*** Block opens ***

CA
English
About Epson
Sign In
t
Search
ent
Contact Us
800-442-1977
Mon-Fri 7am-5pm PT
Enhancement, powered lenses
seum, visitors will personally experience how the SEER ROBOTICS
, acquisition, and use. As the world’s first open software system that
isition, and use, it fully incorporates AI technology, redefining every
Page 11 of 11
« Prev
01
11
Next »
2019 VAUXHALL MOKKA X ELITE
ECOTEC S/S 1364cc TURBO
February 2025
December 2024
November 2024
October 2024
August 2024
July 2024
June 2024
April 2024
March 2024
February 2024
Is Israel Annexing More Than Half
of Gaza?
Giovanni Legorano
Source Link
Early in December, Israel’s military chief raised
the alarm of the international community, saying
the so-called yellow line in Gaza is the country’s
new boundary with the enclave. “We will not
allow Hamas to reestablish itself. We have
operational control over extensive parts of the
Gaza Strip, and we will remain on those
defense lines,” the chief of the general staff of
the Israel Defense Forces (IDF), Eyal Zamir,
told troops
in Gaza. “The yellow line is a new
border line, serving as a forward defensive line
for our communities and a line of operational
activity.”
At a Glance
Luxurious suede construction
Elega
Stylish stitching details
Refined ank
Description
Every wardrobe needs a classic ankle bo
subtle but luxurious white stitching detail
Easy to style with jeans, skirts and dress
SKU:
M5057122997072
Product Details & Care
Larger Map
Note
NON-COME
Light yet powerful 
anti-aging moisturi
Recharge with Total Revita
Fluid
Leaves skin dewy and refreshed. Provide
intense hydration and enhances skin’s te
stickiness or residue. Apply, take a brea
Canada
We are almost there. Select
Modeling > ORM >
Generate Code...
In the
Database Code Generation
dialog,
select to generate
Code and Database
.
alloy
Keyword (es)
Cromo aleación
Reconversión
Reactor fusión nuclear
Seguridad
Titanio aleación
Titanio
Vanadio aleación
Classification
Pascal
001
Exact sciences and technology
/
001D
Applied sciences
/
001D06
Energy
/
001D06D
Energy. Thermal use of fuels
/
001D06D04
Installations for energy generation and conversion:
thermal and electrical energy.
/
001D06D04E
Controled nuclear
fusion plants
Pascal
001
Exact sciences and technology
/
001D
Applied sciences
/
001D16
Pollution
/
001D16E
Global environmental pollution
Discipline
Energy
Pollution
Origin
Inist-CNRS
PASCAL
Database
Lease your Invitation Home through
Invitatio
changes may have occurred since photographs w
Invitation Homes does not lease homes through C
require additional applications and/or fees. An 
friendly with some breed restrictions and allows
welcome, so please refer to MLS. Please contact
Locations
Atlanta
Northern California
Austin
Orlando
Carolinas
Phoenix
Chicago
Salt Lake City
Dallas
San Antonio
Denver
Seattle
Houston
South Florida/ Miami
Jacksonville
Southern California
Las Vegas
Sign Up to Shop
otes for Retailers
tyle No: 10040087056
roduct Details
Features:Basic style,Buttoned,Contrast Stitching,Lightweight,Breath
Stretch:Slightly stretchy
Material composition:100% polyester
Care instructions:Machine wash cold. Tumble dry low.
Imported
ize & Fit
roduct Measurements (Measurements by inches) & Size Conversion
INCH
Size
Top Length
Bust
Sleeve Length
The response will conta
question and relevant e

*** Block closes ***

| PROBLEM REQUIREMENTS |
Can you convert all the rows above into a numbered list, leaving out any blank lines?

| RESULT OF THE TASK |
1. CA
2. English
3. About Epson
4. Sign In
5. t
6. Search
7. ent
8. Contact Us
9. 800-442-1977
10. Mon-Fri 7am-5pm PT
11. Enhancement, powered lenses
12. seum, visitors will personally experience how the SEER ROBOTICS
13. , acquisition, and use. As the world’s first open software system that
14. isition, and use, it fully incorporates AI technology, redefining every
15. Page 11 of 11
16. « Prev
17. 01
18. 11
19. Next »
20. 2019 VAUXHALL MOKKA X ELITE
21. ECOTEC S/S 1364cc TURBO
22. February 2025
23. December 2024
24. November 2024
25. October 2024
26. August 2024
27. July 2024
28. June 2024
29. April 2024
30. March 2024
31. February 2024
32. Is Israel Annexing More Than Half
33. of Gaza?
34. Giovanni Legorano
35. Source Link
36. Early in December, Israel’s military chief raised
37. the alarm of the international community, saying
38. the so-called yellow line in Gaza is the country’s
39. new boundary with the enclave. “We will not
40. allow Hamas to reestablish itself. We have
41. operational control over extensive parts of the
42. Gaza Strip, and we will remain on those
43. defense lines,” the chief of the general staff of
44. the Israel Defense Forces (IDF), Eyal Zamir,
45. told troops
46. in Gaza. “The yellow line is a new
47. border line, serving as a forward defensive line
48. for our communities and a line of operational
49. activity.”
50. At a Glance
51. Luxurious suede construction
52. Elega
53. Stylish stitching details
54. Refined ank
55. Description
56. Every wardrobe needs a classic ankle bo
57. subtle but luxurious white stitching detail
58. Easy to style with jeans, skirts and dress
59. SKU:
60. M5057122997072
61. Product Details & Care
62. Larger Map
63. Note
64. NON-COME
65. Light yet powerful 
66. anti-aging moisturi
67. Recharge with Total Revita
68. Fluid
69. Leaves skin dewy and refreshed. Provide
70. intense hydration and enhances skin’s te
71. stickiness or residue. Apply, take a brea
72. Canada
73. We are almost there. Select
74. Modeling > ORM >
75. Generate Code...
76. In the
77. Database Code Generation
78. dialog,
79. select to generate
80. Code and Database
81. .
82. alloy
83. Keyword (es)
84. Cromo aleación
85. Reconversión
86. Reactor fusión nuclear
87. Seguridad
88. Titanio aleación
89. Titanio
90. Vanadio aleación
91. Classification
92. Pascal
93. 001
94. Exact sciences and technology
95. /
96. 001D
97. Applied sciences
98. /
99. 001D06
100. Energy
101. /
102. 001D06D
103. Energy. Thermal use of fuels
104. /
105. 001D06D04
106. Installations for energy generation and conversion:
107. thermal and electrical energy.
108. /
109. 001D06D04E
110. Controled nuclear
111. fusion plants
112. Pascal
113. 001
114. Exact sciences and technology
115. /
116. 001D
117. Applied sciences
118. /
119. 001D16
120. Pollution
121. /
122. 001D16E
123. Global environmental pollution
124. Discipline
125. Energy
126. Pollution
127. Origin
128. Inist-CNRS
129. PASCAL
130. Database
131. Lease your Invitation Home through
132. Invitatio
133. changes may have occurred since photographs w
134. Invitation Homes does not lease homes through C
135. require additional applications and/or fees. An 
136. friendly with some breed restrictions and allows
137. welcome, so please refer to MLS. Please contact
138. Locations
139. Atlanta
140. Northern California
141. Austin
142. Orlando
143. Carolinas
144. Phoenix
145. Chicago
146. Salt Lake City
147. Dallas
148. San Antonio
149. Denver
150. Seattle
151. Houston
152. South Florida/ Miami
153. Jacksonville
154. Southern California
155. Las Vegas
156. Sign Up to Shop
157. otes for Retailers
158. tyle No: 10040087056
159. roduct Details
160. Features:Basic style,Buttoned,Contrast Stitching,Lightweight,Breath
161. Stretch:Slightly stretchy
162. Material composition:100% polyester
163. Care instructions:Machine wash cold. Tumble dry low.
164. Imported
165. ize & Fit
166. roduct Measurements (Measurements by inches) & Size Conversion
167. INCH
168. Size
169. Top Length
170. Bust
171. Sleeve Length
172. The response will conta
173. question and relevant e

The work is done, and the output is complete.